= Cornelius Cosgrove =

American archaeologist (1875–1936)

Cornelius Burton "Burt" Cosgrove (1875 – 1936) was an American archaeologist in the Southwestern United States. He was married to Harriet, the other half of the dynamic non-professional Cosgrove archeology unit.

==Background==
In 1919, the Cosgroves bought land in Grant County, New Mexico, and began excavating the Mimbres Valley ceramics. The Mimbres Valley has pre-Columbian culture dating from AD 150 to 1250. The Cosgroves reportedly spend their free time exploring the Mimbres Valley with their son, Burton Cosgrove Jr. In the 1920s, the Cosgroves meet Alfred Vincent Kidder (1885-1963) who was the curator of North American Archeology at the Peabody Museum at the time. Alfred Kidder was extremely impressed with the Cosgroves' amateur archaeological work on the Mimbres Valley, and because of this, the Cosgroves were later hired in 1924 by the Peabody Museum of Archaeology and Ethnology through the help of Kidder.

==Work in New Mexico==
The Cosgroves' first professional archaeology endeavor was to excavate the Swarts Ranch Ruin. The Swarts Ranch Ruin was part of the Mimbres Valley, however cultural artifacts of this area of the site suggest that culture was only active between AD 1000–1150 in this area. The Swarts excavation established the Cosgroves as elite Southwestern Archaeologists as well as solidifying their image as a team unit . The site was photographically documented by Cornelius and Harriet who made ink drawings of every bowl excavated, totaling over 700 Swarts Ruin pots.

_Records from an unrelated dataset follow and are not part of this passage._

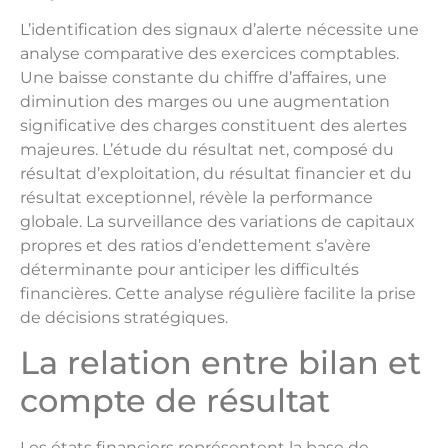
L’identification des signaux d’alerte nécessite une
analyse comparative des exercices comptables.
Une baisse constante du chiffre d’affaires, une
diminution des marges ou une augmentation
significative des charges constituent des alertes
majeures. L’étude du résultat net, composé du
résultat d’exploitation, du résultat financier et du
résultat exceptionnel, révèle la performance
globale. La surveillance des variations de capitaux
propres et des ratios d’endettement s’avère
déterminante pour anticiper les difficultés
financières. Cette analyse régulière facilite la prise
de décisions stratégiques.
La relation entre bilan et
compte de résultat
Les états financiers représentent la base de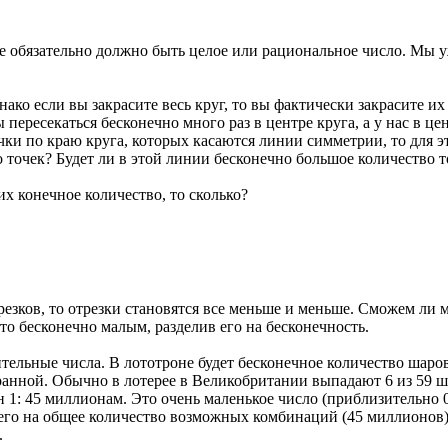
е обязательно должно быть целое или рациональное число. Мы уж
ако если вы закрасите весь круг, то вы фактически закрасите их
ересекаться бесконечно много раз в центре круга, а у нас в це
чки по краю круга, которых касаются линии симметрии, то для э
точек? Будет ли в этой линии бесконечно большое количество т
их конечное количество, то сколько?
резков, то отрезки становятся все меньше и меньше. Сможем ли
что бесконечно малым, разделив его на бесконечность.
ительные числа. В лототроне будет бесконечное количество шаро
транной. Обычно в лотерее в Великобритании выпадают 6 из 59 
: 45 миллионам. Это очень маленькое число (приблизительно 0,0
его на общее количество возможных комбинаций (45 миллионов), 
.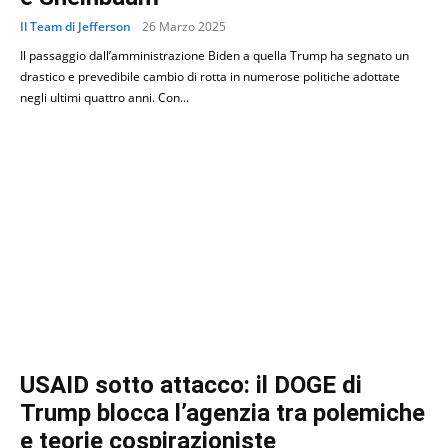
Il Team di Jefferson
26 Marzo 2025
Il passaggio dall’amministrazione Biden a quella Trump ha segnato un
drastico e prevedibile cambio di rotta in numerose politiche adottate
negli ultimi quattro anni. Con...
USAID sotto attacco: il DOGE di
Trump blocca l’agenzia tra polemiche
e teorie cospirazioniste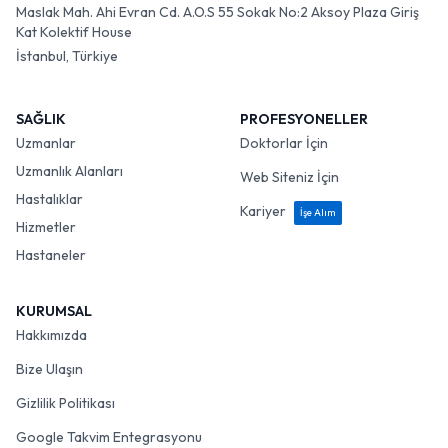
Maslak Mah. Ahi Evran Cd. A.O.S 55 Sokak No:2 Aksoy Plaza Giriş
Kat Kolektif House
İstanbul, Türkiye
SAĞLIK
PROFESYONELLER
Uzmanlar
Doktorlar İçin
Uzmanlık Alanları
Web Siteniz İçin
Hastalıklar
Kariyer
İşe Alım
Hizmetler
Hastaneler
KURUMSAL
Hakkımızda
Bize Ulaşın
Gizlilik Politikası
Google Takvim Entegrasyonu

In total, nearly 10,000 artifacts were found and chronologically recorded by season. Extremely thorough notes were also taken by Harriet pertaining to room locations on the site, dimensions of these rooms, and the floor's soil type; this was done for all burial sites discovered by the Cosgroves. The finds of the site were published in 1932 as "The Swarts Ruin: A Typical Mimbres Site in Southwestern New Mexico" which detailed the findings from 1924 to 1927 by season. The excavation was deemed "prodigious" and is still used as the primary reference for Mimbres Scholars.

A year prior to the Cosgroves' work at Stallings Island, they worked on the Gila River site in New Mexico from 1928 to 1929. With his wife Harriet, he began excavating sites for the Harvard Peabody Museum, beginning with an expedition in the Mimbres River Valley.

==Work in Georgia==
In 1929, he and his wife were hired by William Claflin Jr. to work on the Stallings Island site in Columbia County, Georgia. The Cosgroves discovered that the site was not well preserved due to more recent aboriginal activity. A group of artifacts found at the site were termed the "Stallings Island culture". The development of this idea of the culture allowed artifacts to be more accurately grouped by age, material, and groups of people. Cornelius discovered fiber-tempered pottery at the site as well as tools of late Archaic-type in great numbers. Through the work of the Cosgroves the Stallings Island mound was found to be a shell heap rather than a major ceremonial construction like it was previously thought to be. The work was the first stratigraphic analysis of midden in Georgia.

==Death==
The last site the Cosgroves worked on as a team was the Hopi Pueblo of Awatovi in Arizona. Burton Cosgrove died in 1936 during the first year of the project.